All the AEKs of the world: 361 of them!
My knowledge of football is next to nothing. Occasionally I find myself being carried away for more than a few minutes on the screen when I accidently zap to a football match. I certainly get very angry when I try to reach home on the Asian side of Istanbul after a tiring day, when a Fenerbahce match is on. My car almost smashed when I tried to force my way through a million fans outside the Şükrü Şaraçoğlu Stadium. And coming from Greece, I grew up in a world where Olympiakos and Panathinaikos where the eternal enemies on the field; the supposedly rougher one is the former originating from the poor neighborhoods of Piraeus port and the latter from the better streets of Athens.
Both, though, claim to be inspired by the Olympics spirit of the ancient Greeks. But there was a third one, whose colors — yellow and black — always attracted me and its double-headed eagle echoing a rich past puzzled me as I was never quite sure whether they came from Athens, Thessaloniki or elsewhere. This was the AEK football club. Although I was an ignorant and distant observer, it had not escaped me that the fans of that yellow and black club with the double-headed eagle were different than the others.
They lived mostly clustered in distinctive neighborhoods around Athens and their absolute devotion to their team transcended the usual obsessive attachment of a fan to their team. It was as if the Athletic Union of Constantinople (AEK) was a bond, a point of reference, a physical entity that encapsulated a homeland, which is now a faraway home, and a strong nostalgia of a good life in a community that had its deep roots in Istanbul.
When, a few days ago, I received an invitation from my good friend and colleague Nikos Angelidis to moderate the launch of his book here in Istanbul, my first thought was that it would be just another “insight” into the state of affairs between Turkey and Greece. But I was surprised when I found out that his book was about AEK! Its subject was about football, so I thought with apprehension, but I was so wrong.

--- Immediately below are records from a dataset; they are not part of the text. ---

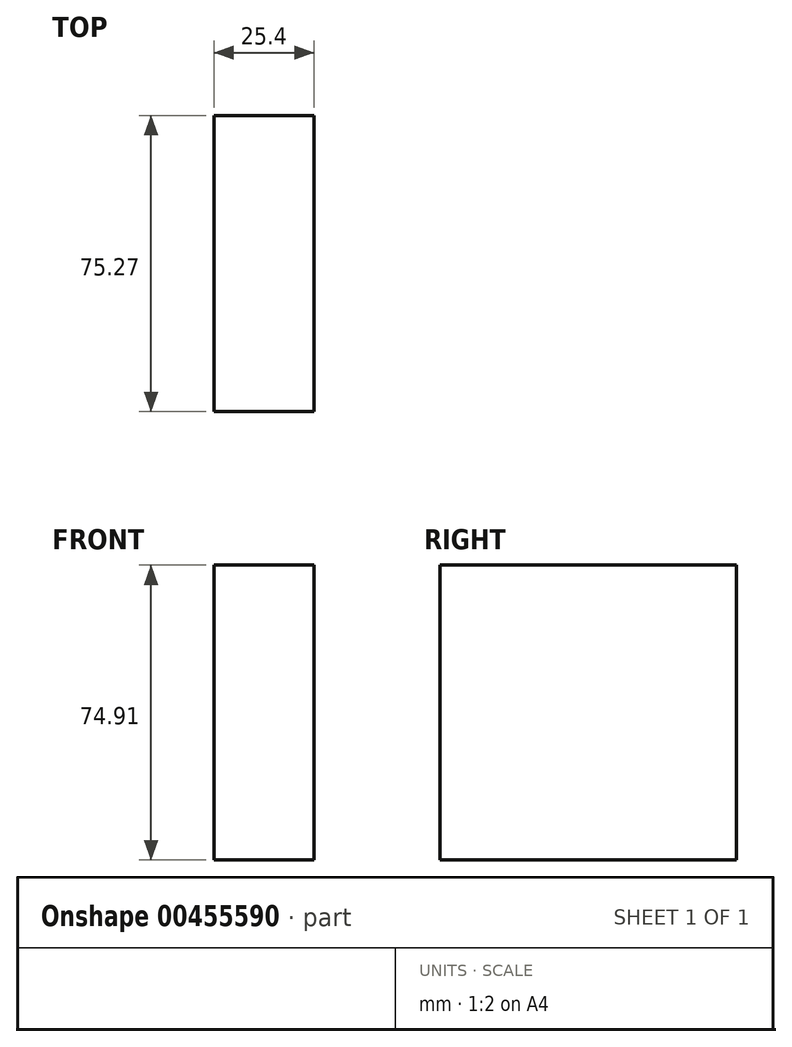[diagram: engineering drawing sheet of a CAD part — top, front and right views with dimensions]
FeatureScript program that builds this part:
annotation { "Feature Type Name" : "Feature", "Feature Type Description" : "" }
export const myFeature = defineFeature(function(context is Context, id is Id, definition is map)
    precondition{}
    {
        {
            var Q0;
            Q0=qCreatedBy(makeId("Right.planeOp"),FACE);
            var sketch = newSketch(context, id + "F0", { "sketchPlane" : qUnion([Q0])});
            skLineSegment(sketch, "E0.bottom", {"start": v(0, 0) * mm, "end": v(-75.27, 0) * mm});
            skLineSegment(sketch, "E0.top", {"start": v(0, 74.9) * mm, "end": v(-75.27, 74.9) * mm});
            skLineSegment(sketch, "E0.left", {"start": v(0, 0) * mm, "end": v(0, 74.9) * mm});
            skLineSegment(sketch, "E0.right", {"start": v(-75.27, 0) * mm, "end": v(-75.27, 74.9) * mm});
            skSolve(sketch);
        }
        {
            var Q0;
            Q0 = qSketchRegion(id + "F0", true);
            extrude(context, id + "F1", {"entities" : qUnion([Q0]), "oppositeDirection" : true, "depth" : 25.4 * mm});
        }
    });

The writer talked about his grandfather, a Rum with the same name, from the ancient neighborhood of Vlanga (now Langa) in Istanbul, who was a member of the first volleyball team of AEK in the beginning of the 1930s. An unfortunate health problem confined him to a wheelchair at the age of 35, but living in Athens, by then, he continued to be a devoted member of the team, instilling this love into his grandson, but most of all, the love for his birthplace to which he never managed to return.
The book was a product of a long research, finding “all the AEK teams of the world,” which emerged from communities that originated from the Greek Orthodox community of Istanbul after the events of the 1920s, inspired by the team’s emblem, or their legendary players. AEK was founded in 1924 in Athens, but its roots were in Istanbul, in the Pera Sports Club association. The writer confesses that the idea of the book came to him from an old photo from the 1980s of a football team called AEK Beloyannis, set up by Greek leftist political refugees in a village outside Budapest in Hungary. The research discovered over 360 teams all over the world carrying the same name and colors or just the emblem of the double-headed eagle. They can be found wherever the Rum diaspora chose to go after the 1930s. That means all over Greece, but also in all corners of the world, including the U.S., Australia, Europe, and Burundi. Even in Turkey, the writer discovered football teams from Çorum to Erzurum which carry the colors or the double-headed eagle emblem on their logos.
But behind all this abundance of material, old photos, press cuttings, dates, and events that have helped shape this original research, my attention was fixed on an old black and white photograph on page eight. It is a photo of six young men of the first volleyball team of AEK. Second from the left is a young man who ended up living in Greece on a wheelchair carrying his homeland in his heart. For him, and for many others, AEK became their lost homeland, and what became apparent to me was that the feeling of belonging and deeper identity can be passed over to later generations with an amazing intensity and resilience against time.